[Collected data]
+---+
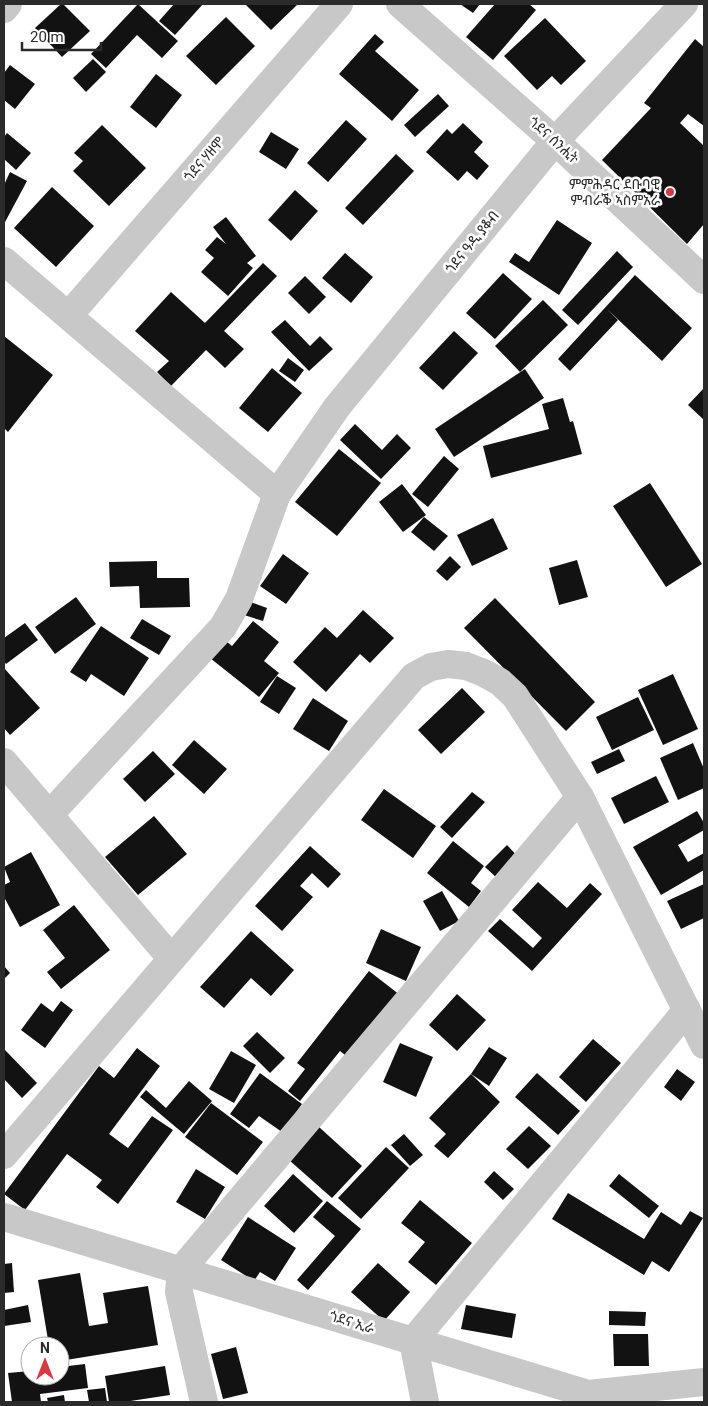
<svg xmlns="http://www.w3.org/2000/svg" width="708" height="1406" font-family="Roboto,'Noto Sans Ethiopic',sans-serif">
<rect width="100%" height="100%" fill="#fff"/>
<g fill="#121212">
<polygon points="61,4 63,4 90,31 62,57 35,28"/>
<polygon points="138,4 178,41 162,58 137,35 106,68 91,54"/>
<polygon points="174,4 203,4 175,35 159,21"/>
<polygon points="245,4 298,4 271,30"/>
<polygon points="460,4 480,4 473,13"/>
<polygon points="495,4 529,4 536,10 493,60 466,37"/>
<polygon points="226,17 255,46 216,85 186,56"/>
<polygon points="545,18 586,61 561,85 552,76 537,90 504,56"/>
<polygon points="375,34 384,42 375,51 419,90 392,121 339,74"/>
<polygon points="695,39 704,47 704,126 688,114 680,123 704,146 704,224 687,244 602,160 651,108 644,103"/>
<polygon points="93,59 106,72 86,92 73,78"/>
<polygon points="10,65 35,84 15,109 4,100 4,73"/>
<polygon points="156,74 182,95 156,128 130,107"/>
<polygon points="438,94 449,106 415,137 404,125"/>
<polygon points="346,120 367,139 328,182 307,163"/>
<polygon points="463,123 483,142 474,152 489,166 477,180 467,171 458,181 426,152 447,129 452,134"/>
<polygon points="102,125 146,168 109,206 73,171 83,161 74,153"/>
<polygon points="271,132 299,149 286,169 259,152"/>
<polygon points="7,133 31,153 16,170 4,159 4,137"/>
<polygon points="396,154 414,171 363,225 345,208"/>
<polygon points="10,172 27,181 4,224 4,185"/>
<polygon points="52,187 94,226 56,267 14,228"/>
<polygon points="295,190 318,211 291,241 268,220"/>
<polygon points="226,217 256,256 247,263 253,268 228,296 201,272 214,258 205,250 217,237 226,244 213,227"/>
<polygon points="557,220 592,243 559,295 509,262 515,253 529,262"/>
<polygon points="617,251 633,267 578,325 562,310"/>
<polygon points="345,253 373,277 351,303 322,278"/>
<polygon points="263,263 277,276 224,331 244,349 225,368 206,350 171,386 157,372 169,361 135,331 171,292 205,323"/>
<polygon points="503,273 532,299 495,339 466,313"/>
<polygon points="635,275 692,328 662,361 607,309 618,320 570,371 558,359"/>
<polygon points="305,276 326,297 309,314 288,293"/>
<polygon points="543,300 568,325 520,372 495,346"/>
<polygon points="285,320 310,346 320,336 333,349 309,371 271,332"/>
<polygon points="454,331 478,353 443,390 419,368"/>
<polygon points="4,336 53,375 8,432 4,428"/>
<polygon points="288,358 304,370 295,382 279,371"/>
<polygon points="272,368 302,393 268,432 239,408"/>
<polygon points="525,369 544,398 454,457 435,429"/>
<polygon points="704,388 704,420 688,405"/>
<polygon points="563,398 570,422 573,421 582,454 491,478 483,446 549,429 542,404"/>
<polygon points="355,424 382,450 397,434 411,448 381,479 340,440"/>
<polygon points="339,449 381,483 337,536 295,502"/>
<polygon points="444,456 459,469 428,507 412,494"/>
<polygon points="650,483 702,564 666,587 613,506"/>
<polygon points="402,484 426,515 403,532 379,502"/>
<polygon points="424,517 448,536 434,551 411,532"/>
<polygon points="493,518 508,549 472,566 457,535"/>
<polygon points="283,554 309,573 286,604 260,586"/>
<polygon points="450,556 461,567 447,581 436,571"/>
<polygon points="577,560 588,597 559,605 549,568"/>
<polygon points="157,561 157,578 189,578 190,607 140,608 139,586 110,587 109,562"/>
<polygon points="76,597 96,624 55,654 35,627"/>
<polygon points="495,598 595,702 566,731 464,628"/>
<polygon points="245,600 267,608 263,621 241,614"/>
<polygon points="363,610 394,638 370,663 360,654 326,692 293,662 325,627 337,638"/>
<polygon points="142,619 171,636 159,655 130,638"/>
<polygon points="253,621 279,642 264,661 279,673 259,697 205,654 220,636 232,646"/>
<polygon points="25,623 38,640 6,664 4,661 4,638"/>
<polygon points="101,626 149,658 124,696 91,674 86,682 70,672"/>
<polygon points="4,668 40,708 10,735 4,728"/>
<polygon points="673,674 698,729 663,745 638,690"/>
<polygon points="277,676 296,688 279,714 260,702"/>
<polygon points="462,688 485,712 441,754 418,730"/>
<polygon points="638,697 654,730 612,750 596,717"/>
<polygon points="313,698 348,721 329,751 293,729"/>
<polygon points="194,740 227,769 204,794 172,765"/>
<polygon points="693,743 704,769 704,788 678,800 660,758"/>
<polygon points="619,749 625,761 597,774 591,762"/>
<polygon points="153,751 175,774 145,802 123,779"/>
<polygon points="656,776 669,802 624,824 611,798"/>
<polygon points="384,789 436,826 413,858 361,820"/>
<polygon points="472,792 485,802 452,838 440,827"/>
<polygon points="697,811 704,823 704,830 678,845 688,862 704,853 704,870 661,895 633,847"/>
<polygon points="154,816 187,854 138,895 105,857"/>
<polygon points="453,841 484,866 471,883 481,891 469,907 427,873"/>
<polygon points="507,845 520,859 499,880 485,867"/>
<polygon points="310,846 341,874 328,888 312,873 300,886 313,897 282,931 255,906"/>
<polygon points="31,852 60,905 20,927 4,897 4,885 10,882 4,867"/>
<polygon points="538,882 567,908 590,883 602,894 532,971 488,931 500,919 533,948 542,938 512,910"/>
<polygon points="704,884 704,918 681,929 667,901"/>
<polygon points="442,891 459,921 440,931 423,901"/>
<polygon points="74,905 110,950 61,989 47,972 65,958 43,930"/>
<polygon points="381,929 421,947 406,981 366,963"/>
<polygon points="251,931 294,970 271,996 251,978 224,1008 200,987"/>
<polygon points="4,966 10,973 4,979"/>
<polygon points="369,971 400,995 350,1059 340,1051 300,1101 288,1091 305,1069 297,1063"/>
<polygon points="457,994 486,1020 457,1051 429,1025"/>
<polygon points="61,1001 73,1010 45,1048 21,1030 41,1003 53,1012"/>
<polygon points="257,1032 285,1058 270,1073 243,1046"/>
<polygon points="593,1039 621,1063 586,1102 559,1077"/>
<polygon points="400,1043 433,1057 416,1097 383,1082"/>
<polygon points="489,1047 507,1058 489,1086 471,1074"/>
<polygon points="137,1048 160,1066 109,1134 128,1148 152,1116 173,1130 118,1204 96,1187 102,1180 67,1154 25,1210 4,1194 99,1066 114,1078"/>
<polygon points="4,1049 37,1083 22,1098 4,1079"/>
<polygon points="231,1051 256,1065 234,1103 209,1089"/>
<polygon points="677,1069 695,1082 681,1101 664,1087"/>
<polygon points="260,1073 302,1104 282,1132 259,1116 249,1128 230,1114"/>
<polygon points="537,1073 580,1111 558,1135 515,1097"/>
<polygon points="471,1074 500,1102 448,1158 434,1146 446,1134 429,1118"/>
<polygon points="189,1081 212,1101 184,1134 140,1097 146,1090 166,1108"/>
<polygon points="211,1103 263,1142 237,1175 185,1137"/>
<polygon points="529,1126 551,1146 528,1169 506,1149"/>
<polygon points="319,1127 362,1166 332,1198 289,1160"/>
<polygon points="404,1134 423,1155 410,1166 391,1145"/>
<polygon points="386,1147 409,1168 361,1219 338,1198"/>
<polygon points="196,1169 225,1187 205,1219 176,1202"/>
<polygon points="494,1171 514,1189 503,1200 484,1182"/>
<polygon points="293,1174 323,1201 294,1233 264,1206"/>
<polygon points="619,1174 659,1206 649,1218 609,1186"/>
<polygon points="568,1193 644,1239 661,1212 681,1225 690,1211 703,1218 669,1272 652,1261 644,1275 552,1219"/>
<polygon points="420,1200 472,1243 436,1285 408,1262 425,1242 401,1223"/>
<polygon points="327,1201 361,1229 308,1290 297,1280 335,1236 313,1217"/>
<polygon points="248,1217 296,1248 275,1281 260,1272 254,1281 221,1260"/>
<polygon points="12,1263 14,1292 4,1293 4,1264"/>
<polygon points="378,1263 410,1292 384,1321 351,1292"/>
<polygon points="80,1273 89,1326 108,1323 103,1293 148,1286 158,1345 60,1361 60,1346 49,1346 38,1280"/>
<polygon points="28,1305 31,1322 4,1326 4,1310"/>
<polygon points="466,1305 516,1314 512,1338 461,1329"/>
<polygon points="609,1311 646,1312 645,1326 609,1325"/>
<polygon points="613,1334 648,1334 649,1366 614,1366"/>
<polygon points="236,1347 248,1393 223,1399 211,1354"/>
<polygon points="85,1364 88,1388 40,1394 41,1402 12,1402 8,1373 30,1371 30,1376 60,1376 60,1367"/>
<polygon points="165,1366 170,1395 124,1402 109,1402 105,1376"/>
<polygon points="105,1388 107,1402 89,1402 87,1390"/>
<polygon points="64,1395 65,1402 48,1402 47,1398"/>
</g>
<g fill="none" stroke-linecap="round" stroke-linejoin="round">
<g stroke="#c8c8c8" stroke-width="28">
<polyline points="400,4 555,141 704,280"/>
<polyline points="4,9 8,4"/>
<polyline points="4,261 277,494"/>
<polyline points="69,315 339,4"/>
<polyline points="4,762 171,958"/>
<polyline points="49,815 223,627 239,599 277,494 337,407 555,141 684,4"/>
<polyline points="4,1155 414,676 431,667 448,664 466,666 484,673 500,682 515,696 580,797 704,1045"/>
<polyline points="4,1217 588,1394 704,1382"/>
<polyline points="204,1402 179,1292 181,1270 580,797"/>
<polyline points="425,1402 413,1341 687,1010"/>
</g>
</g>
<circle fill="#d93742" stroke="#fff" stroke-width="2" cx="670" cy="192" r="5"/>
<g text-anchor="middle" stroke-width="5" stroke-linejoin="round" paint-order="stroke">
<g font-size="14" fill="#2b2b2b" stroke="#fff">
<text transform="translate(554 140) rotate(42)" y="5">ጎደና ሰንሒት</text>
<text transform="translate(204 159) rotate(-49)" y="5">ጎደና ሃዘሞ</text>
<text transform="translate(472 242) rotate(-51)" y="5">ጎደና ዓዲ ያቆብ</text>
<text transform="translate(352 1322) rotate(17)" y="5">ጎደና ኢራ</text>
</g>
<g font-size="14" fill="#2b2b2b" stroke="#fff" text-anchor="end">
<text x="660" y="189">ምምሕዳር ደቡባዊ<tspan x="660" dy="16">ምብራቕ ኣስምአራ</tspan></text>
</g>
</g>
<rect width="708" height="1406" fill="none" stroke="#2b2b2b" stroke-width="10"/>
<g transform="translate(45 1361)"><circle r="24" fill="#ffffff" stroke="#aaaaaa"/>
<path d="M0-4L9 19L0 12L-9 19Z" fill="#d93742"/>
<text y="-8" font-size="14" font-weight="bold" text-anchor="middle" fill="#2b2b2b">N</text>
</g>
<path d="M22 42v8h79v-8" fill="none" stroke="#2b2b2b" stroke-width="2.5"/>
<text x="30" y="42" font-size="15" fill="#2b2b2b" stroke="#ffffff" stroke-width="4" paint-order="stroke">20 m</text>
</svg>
+---+
▶ _Work instruction_:
Write out every line of the entries that holds the word "linejoin".

▶ _Result_:
<g fill="none" stroke-linecap="round" stroke-linejoin="round">
<g text-anchor="middle" stroke-width="5" stroke-linejoin="round" paint-order="stroke">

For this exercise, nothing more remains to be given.